§ DIRECTIONS: Check each line of the data below for the word "threads", then extract the ones that have it.

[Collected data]
+ + + + + + +

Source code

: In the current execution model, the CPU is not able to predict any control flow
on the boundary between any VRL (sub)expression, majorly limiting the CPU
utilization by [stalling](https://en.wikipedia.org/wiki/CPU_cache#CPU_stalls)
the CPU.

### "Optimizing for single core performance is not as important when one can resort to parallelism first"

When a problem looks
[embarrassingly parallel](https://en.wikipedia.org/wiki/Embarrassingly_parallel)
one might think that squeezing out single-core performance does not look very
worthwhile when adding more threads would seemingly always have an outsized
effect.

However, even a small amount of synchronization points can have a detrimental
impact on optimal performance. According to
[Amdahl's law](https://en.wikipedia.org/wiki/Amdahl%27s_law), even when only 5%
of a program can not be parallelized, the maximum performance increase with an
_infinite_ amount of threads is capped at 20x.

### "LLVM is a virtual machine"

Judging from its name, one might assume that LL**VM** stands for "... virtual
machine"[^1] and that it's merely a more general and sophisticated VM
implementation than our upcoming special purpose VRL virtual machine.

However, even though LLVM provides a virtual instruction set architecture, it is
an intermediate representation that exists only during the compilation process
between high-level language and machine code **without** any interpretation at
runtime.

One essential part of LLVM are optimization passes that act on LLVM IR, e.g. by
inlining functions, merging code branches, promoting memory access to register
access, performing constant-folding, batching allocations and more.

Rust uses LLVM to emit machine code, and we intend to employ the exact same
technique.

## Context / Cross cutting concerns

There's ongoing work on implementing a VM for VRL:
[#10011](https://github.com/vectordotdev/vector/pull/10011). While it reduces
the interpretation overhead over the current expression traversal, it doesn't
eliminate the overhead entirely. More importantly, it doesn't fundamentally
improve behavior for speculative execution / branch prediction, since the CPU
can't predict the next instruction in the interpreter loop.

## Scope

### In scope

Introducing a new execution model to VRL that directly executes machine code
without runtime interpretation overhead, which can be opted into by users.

+ + + + + + +

§ ANSWER TO THE EXERCISE:
worthwhile when adding more threads would seemingly always have an outsized
_infinite_ amount of threads is capped at 20x.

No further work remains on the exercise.